JEPA, Rebuilt from the Paper

Highlights

Full research report comparing JEPA and MAE objectives under controlled conditions with matched ViT backbones on CIFAR-10.
Evaluates representations across four downstream tasks: linear probing, retrieval, anomaly detection, and embedding visualization.
Finds a real tradeoff: JEPA produces more perturbation-invariant embeddings; MAE wins on linear probe accuracy.

Research question

The report asks a narrow but consequential question: does predicting latent structure, JEPA-style, produce embeddings more useful than reconstructing masked pixels, MAE-style? The analysis frames this not as an accuracy contest but as a question about what structure each objective incentivizes the model to learn.

Experiment design

Both objectives were trained on CIFAR-10 (upsampled to 96x96) using matched Vision Transformer backbones, controlling for architecture and compute.
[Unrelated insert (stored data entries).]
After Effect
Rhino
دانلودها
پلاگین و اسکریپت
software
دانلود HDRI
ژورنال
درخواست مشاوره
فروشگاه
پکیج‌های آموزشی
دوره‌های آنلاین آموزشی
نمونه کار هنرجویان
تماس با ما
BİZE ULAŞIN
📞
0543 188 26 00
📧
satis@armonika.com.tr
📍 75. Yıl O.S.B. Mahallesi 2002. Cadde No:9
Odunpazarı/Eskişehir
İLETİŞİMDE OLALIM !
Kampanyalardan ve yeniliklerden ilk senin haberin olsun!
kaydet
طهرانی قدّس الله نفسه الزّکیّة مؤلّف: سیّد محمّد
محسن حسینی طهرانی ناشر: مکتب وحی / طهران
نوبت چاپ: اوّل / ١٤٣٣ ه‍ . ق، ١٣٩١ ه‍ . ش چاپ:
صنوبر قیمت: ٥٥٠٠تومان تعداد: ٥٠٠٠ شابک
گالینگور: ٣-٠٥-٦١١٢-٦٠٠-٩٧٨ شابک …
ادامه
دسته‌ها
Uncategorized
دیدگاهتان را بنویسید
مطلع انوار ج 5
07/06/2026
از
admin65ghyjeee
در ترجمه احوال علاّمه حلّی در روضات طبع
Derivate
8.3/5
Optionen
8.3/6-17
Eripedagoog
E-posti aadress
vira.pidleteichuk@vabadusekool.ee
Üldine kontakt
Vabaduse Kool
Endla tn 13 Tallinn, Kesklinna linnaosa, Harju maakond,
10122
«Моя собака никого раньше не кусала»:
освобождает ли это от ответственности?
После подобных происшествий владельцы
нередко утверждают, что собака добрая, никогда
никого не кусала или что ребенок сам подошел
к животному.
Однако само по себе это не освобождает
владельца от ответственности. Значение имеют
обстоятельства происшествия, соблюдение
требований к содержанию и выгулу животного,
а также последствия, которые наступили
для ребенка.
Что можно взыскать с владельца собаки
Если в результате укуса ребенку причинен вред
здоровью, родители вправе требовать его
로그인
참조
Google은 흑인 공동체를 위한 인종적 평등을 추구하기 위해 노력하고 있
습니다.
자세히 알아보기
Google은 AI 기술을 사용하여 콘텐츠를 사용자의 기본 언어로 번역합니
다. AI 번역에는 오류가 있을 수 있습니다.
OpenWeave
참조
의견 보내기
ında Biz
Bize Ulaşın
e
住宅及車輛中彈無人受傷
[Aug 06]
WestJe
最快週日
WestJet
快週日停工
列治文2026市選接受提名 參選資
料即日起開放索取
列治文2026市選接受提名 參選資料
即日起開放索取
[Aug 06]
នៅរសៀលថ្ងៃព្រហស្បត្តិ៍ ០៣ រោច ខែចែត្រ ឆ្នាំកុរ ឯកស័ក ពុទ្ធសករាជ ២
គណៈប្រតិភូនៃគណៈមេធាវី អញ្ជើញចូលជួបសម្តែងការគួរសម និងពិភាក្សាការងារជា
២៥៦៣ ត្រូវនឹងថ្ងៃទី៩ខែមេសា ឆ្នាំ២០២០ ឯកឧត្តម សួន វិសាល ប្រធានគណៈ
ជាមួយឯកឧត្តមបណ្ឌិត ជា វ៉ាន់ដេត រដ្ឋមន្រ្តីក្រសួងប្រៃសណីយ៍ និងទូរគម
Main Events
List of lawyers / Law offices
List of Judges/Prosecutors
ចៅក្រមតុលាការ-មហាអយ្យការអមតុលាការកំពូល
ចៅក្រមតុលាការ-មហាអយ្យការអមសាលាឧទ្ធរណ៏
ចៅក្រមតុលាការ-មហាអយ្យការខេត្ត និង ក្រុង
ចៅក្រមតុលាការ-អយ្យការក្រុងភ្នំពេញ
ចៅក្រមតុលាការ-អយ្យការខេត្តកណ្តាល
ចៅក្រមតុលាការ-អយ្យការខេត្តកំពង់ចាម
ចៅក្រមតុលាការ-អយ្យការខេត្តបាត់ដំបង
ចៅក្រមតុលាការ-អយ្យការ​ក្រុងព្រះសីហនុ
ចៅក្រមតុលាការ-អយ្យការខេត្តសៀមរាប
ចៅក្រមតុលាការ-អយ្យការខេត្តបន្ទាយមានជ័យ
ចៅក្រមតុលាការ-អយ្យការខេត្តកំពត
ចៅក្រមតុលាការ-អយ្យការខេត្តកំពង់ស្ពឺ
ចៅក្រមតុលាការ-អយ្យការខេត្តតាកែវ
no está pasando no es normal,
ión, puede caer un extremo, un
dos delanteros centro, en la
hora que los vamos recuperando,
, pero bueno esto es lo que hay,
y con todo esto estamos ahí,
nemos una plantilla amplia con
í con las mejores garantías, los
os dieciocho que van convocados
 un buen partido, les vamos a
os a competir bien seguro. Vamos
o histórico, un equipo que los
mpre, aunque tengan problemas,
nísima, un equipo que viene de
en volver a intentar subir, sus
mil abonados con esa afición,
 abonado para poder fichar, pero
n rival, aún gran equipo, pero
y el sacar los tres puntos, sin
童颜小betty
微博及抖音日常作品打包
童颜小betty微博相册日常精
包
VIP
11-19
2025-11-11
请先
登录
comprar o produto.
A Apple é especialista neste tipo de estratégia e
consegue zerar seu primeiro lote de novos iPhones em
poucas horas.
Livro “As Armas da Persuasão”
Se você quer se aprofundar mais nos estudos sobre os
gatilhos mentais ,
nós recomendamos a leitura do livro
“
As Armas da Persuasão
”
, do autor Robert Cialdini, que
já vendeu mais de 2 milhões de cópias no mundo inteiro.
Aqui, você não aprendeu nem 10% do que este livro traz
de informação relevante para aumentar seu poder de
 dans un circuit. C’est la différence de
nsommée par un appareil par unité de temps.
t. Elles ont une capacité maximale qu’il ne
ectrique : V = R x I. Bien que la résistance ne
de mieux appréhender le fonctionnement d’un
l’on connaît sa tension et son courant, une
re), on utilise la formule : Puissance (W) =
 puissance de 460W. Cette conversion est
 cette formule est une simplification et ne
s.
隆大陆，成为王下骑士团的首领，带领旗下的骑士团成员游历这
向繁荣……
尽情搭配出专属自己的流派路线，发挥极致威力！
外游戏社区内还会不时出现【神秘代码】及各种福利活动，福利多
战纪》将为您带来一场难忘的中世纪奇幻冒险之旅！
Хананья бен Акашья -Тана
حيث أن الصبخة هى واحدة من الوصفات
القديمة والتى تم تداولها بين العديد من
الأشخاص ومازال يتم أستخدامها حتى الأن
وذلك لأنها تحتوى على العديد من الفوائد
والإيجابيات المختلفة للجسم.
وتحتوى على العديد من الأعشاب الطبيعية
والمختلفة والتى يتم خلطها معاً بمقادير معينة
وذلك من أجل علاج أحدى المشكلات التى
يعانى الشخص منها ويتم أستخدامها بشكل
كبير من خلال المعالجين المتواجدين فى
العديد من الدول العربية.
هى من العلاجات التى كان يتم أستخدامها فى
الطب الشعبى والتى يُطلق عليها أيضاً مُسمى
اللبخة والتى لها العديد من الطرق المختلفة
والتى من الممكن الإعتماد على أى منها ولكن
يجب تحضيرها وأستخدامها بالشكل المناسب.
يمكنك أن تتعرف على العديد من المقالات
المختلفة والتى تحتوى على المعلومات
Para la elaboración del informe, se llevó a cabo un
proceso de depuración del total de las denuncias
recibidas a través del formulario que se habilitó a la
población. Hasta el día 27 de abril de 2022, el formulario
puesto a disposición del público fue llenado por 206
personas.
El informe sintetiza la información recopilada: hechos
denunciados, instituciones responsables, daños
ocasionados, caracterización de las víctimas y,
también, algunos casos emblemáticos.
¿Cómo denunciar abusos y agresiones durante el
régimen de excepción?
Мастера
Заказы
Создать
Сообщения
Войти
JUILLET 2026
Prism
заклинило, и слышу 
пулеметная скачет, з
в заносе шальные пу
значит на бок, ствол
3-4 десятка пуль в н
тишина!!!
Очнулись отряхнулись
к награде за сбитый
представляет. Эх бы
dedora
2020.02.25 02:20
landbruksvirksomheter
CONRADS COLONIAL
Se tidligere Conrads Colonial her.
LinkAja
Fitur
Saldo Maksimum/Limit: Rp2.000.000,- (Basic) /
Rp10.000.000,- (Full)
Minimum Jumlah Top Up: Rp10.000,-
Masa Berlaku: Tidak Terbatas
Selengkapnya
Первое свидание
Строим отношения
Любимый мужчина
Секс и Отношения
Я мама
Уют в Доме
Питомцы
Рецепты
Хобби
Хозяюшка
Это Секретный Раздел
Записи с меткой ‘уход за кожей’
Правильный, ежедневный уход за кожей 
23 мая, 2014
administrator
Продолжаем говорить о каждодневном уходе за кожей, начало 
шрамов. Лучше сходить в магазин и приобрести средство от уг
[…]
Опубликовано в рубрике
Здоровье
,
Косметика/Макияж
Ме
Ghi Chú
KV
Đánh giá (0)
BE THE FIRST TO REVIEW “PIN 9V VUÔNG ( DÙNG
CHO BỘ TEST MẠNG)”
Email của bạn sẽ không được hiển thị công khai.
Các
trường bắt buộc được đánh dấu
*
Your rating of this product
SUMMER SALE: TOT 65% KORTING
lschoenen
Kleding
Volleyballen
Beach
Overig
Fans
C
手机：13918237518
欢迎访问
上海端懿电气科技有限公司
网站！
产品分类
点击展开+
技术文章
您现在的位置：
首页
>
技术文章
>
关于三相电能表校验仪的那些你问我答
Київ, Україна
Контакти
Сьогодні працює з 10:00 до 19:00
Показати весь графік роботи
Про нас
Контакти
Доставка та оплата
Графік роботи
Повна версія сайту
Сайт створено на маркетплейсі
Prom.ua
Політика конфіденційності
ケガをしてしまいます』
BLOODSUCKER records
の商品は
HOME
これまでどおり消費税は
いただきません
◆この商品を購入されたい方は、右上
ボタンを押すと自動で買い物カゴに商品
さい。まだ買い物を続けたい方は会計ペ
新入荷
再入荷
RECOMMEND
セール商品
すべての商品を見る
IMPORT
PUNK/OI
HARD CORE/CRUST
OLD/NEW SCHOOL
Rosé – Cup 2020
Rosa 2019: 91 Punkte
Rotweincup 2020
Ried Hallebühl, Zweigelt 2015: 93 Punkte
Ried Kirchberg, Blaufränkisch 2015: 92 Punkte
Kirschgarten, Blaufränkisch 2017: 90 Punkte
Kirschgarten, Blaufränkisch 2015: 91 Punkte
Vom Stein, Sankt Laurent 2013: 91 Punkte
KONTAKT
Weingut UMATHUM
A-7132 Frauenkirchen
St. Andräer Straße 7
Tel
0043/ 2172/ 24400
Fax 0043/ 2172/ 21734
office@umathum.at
Representations were then evaluated through linear probing, retrieval, anomaly detection, and t-SNE embedding visualization. The result surfaced a genuine tradeoff: JEPA embeddings were more perturbation-invariant and better structured; MAE produced stronger linear probe accuracy.

Why it connects

JEPA is part of the same thread as RAID: useful intelligence needs representations that encode structure, not surface. If systems are going to reason across modalities and feedback loops, representation quality becomes a first-order question, one the choice of self-supervised objective directly answers.